There is a catch that extends the danger of this exploit beyond simply not being a privileged pod and not having the all-powerful CAP_SYS_ADMIN. This is due to the fact that (quoting again from the disclosure): “the permission only needs to be granted in the current namespace. An unprivileged user can use unshare(CLONE_NEWNS|CLONE_NEWUSER) to enter a namespace with the CAP_SYS_ADMIN permission, and then proceed with exploitation to root the system.”

Our above shortcut example for unshare using the parameter --map-root-user elevates the shell after the current effective user and group IDs have been mapped to the superuser UID and GID (the equivalent to --map-user=0 --map-group=0) in the newly created user namespace. Presto, we have CAP_SYS_ADMIN again in our namespace, opening the door to execute our container breakout.

You can test it yourself in a KinD cluster. Simply execute a kubectl run using the default ubuntu:20.04 container. Then install libcap-ng-utils so you can check your capabilities with pscap (another nice hacker trick):

root@ubutest2:/# apt-get update
root@ubutest2:/# apt-get install libcap-ng-utils
…
Setting up libcap-ng-utils (0.7.9-2.1build1) ...
root@ubutest2:/# pscap -a
ppid  pid   name        command           capabilities
0     1     root        bash              chown, dac_override, fowner, fsetid, kill, setgid, setuid, setpcap, net_bind_service, net_raw, sys_chroot, mknod, audit_write, setfcap

Now run the unshare command from the disclosure:

root@ubutest2:/# unshare -r
# pscap -a
ppid  pid   name        command           capabilities
0     1     root        bash              chown, dac_override, fowner, fsetid, kill, setgid, setuid, setpcap, net_bind_service, net_raw, sys_chroot, mknod, audit_write, setfcap
1     265   root        sh                full

If root with full capabilities sounds bad, that’s because it is.

Seccomp is important!

In addition to unshare, seccomp blocks over 40 critical system calls attackers absolutely love like:

  • mount (host filesystems),
  • ptrace (watch everything),
  • reboot (the host!),
  • setns (change Linux namespace), and
  • quotactl (mess with CPU limits).

In the past, an excuse for not having this defence in depth was that deployments would add a security context like:

       securityContext:
          readOnlyRootFilesystem: true
          allowPrivilegeEscalation: false
          capabilities:
            drop:
              - ALL

No CAP_SYS_ADMIN means none of those commands would be allowed anyway—until somebody finds a way to put it back into the namespace post-deployment, that is.

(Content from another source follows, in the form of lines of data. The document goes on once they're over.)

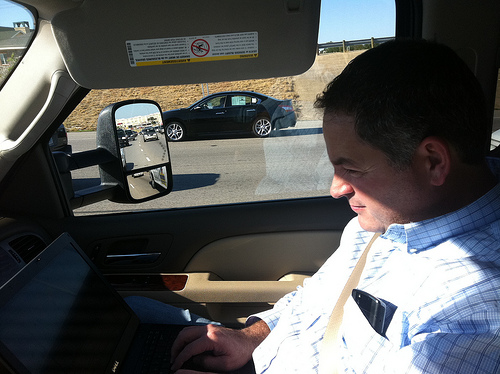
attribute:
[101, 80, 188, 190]
mirror — rearview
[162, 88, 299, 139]
car — black, on other side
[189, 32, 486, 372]
man — squinting, seat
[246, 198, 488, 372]
shirt — checkered, long sleeved, white, blue, plaid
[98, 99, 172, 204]
mirror — side view, side, large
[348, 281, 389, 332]
phone — black, cell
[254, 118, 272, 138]
wheel — rear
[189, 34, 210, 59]
symbol — airbag warning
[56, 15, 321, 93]
visor — sun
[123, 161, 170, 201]
mirror — spot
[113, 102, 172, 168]
mirror — main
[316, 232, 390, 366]
neck tie — tan, fabric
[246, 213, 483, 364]
shirt — white, button down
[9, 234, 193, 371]
laptop — black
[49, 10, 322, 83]
visor — tan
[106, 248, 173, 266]
handle — silver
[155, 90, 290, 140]
car — black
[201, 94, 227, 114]
window — glass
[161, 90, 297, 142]
car — black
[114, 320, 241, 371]
laptop keyboard — black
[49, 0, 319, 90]
sun visor — beige, functioning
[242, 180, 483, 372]
shirt — white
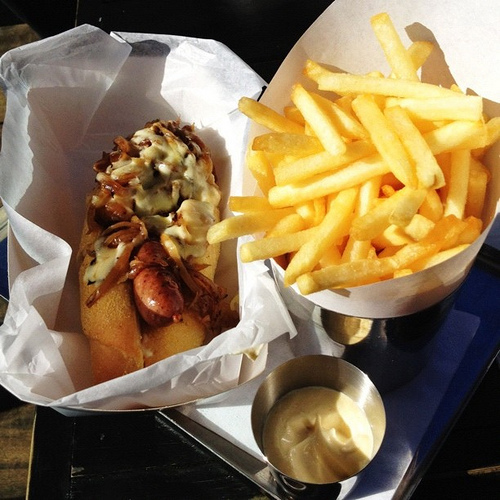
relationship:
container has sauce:
[249, 355, 388, 499] [263, 386, 376, 484]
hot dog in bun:
[133, 267, 184, 326] [79, 205, 220, 388]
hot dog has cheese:
[133, 267, 184, 326] [83, 119, 221, 286]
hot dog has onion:
[133, 267, 184, 326] [86, 116, 227, 317]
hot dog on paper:
[133, 267, 184, 326] [0, 22, 300, 409]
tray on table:
[154, 213, 500, 499] [2, 294, 39, 498]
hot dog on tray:
[133, 267, 184, 326] [154, 213, 500, 499]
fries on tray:
[206, 11, 500, 298] [154, 213, 500, 499]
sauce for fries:
[263, 386, 376, 484] [206, 11, 500, 298]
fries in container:
[206, 11, 500, 298] [243, 0, 500, 318]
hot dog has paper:
[133, 267, 184, 326] [0, 22, 300, 409]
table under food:
[2, 294, 39, 498] [76, 13, 493, 485]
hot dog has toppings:
[133, 267, 184, 326] [79, 118, 230, 322]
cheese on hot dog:
[83, 119, 221, 286] [133, 267, 184, 326]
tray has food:
[154, 213, 500, 499] [76, 13, 493, 485]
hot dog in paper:
[133, 267, 184, 326] [0, 22, 300, 409]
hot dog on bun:
[133, 267, 184, 326] [79, 205, 220, 388]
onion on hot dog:
[86, 116, 227, 317] [133, 267, 184, 326]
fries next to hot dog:
[206, 11, 500, 298] [133, 267, 184, 326]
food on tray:
[76, 13, 493, 485] [154, 213, 500, 499]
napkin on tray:
[174, 333, 295, 462] [154, 213, 500, 499]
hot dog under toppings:
[133, 267, 184, 326] [79, 118, 230, 322]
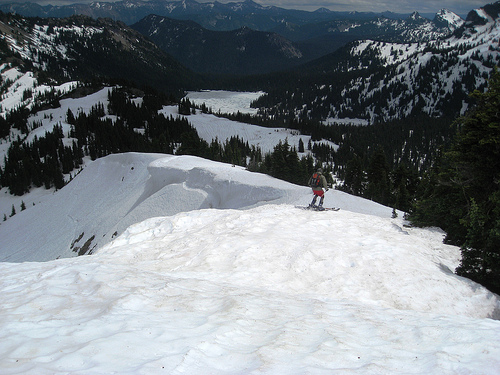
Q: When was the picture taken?
A: Daytime.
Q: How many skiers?
A: One.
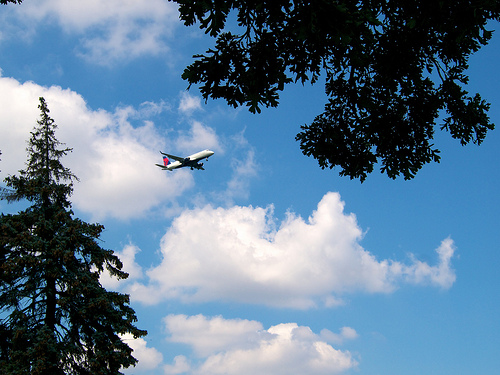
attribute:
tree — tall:
[9, 74, 149, 372]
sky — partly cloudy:
[61, 77, 466, 362]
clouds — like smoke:
[0, 0, 460, 374]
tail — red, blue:
[155, 151, 175, 166]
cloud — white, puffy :
[145, 182, 465, 309]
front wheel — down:
[202, 156, 209, 162]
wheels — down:
[187, 165, 202, 175]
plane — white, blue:
[157, 148, 212, 171]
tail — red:
[154, 153, 171, 169]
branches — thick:
[24, 284, 86, 374]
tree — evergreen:
[3, 91, 118, 368]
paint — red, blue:
[162, 155, 167, 165]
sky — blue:
[1, 0, 499, 372]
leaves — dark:
[193, 52, 492, 184]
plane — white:
[153, 147, 214, 173]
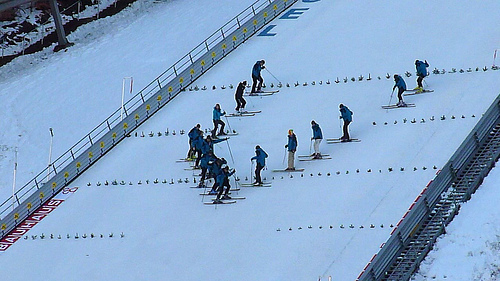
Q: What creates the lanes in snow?
A: Fences.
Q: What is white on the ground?
A: Snow.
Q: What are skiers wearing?
A: Blue jackets.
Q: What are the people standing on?
A: Skis.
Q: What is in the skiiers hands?
A: Poles.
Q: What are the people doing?
A: SNow skating.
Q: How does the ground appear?
A: Slanted.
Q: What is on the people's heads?
A: Hats.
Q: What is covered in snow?
A: Ski slope.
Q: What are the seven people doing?
A: Skiing.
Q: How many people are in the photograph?
A: Fifteen.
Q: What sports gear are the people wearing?
A: Skis.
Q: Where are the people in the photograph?
A: On a ski slope.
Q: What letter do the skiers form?
A: The letter V.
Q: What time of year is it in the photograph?
A: Winter.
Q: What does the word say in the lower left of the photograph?
A: BAUHAUS.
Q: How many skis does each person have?
A: Two.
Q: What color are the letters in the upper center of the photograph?
A: Blue.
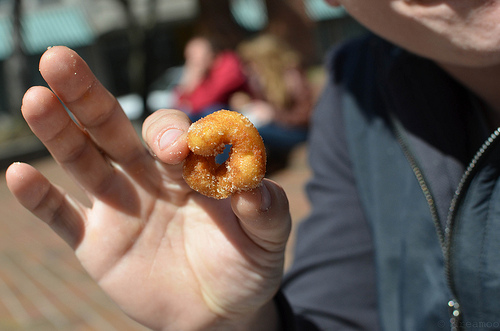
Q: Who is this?
A: A man.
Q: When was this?
A: Daytime.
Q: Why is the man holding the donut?
A: To eat it.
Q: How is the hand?
A: Raised.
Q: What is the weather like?
A: Sunny.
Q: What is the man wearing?
A: A jacket.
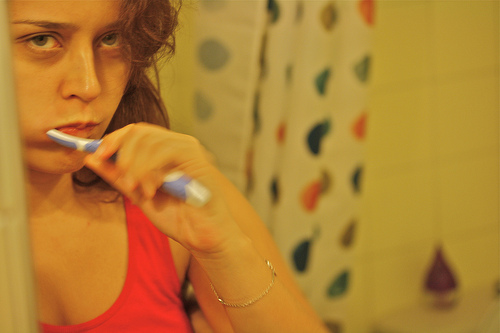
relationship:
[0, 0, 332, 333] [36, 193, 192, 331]
woman wearing shirt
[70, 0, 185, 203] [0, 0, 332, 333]
hair belonging to woman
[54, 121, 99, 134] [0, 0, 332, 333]
lip belonging to woman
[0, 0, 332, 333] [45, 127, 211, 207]
woman holding toothbrush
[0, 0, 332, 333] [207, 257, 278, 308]
woman wearing bracelet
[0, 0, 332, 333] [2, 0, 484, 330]
woman grooming in mirror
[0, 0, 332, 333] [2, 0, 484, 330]
woman looking in mirror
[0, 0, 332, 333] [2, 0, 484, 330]
woman brushing teeth in mirror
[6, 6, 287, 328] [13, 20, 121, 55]
woman with eyes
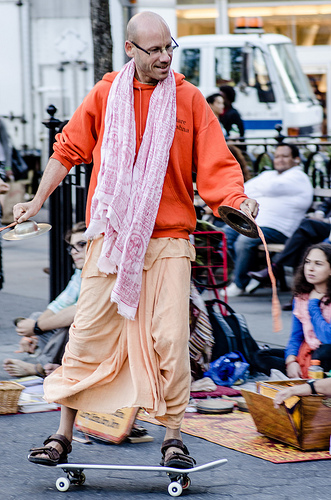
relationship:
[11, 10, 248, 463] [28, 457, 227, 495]
man rides skaterboard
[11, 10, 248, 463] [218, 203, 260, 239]
man holds cymbal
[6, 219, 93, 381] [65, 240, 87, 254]
man has glasses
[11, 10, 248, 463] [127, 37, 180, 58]
man wearing glasses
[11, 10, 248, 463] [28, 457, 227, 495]
man riding skateboard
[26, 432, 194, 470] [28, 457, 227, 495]
sandals on skateboard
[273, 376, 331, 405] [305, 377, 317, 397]
hand has wristwatch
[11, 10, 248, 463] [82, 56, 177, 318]
man wearing scarf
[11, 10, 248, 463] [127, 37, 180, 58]
guy has glasses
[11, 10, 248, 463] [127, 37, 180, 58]
man has glasses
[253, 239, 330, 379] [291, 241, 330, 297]
woman has hair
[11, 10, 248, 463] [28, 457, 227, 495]
man on a skateboard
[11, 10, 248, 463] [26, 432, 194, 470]
man wearing sandals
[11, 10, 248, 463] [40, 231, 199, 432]
man wearing skirt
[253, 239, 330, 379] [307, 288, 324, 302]
woman has a hand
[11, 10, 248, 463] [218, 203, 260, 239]
man holding cymbal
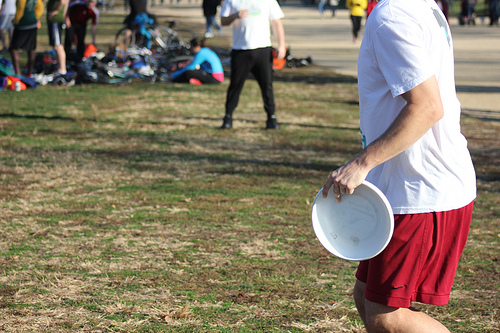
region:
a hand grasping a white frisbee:
[303, 177, 387, 197]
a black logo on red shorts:
[385, 274, 407, 295]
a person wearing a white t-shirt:
[332, 5, 477, 313]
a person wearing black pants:
[216, 2, 293, 137]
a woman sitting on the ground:
[170, 37, 222, 82]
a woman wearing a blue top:
[164, 32, 229, 97]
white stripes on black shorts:
[49, 22, 62, 45]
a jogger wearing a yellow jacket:
[344, 5, 365, 42]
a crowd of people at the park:
[8, 3, 221, 99]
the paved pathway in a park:
[309, 20, 341, 52]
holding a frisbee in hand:
[256, 136, 426, 276]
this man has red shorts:
[261, 136, 464, 318]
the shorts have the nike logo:
[289, 136, 460, 329]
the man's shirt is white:
[281, 6, 481, 208]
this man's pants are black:
[202, 7, 299, 187]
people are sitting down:
[85, 36, 239, 134]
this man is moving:
[207, 6, 497, 288]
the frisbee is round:
[281, 97, 416, 291]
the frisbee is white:
[282, 136, 444, 270]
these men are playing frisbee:
[205, 5, 492, 287]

A seccomp profile can be added to your Kubernetes manifest as easily as :

 
  template:
    metadata:
      creationTimestamp: null
      labels:
        app: myapplication
      annotations:
        seccomp.security.alpha.kubernetes.io/pod: "docker/default"

How to mitigate this vulnerability

First, this is a great lesson in choosing base operating systems for our images. Ubuntu is both familiar and capable. Unfortunately, it does have a security flipside in that it’s packed with many Linux commands, which are both surplus to requirements for most applications running in containers and represent a built-in toolkit for attackers. This is why seccomp is designed to prevent the usage of such commands. Using a container OS like Alpine whenever possible instead of Ubuntu is a best practice that is encouraged to avoid an attacker having excessive tools at their disposal.

Second, Checkov to the rescue!

With these three built-in Checkov policies, you’ll be covered:

  • CKV_K8S_37 is a great start as that will check if all capabilities are dropped.
  • CKV_K8S_39 will ensure that CAP_SYS_ADMIN is not added again. But, as we saw above, this is not enough.
  • CKV_K8S_31 will ensure that you have a seccomp profile installed by default in your deployment manifest.

Thankfully just running Checkov with its default list of policies against any Kubernetes manifests will already include all of these security best practices, so if you’re already using Checkov, you’ve already mitigated this CVE. If you’re not already using it, it’s free, so you know what to do.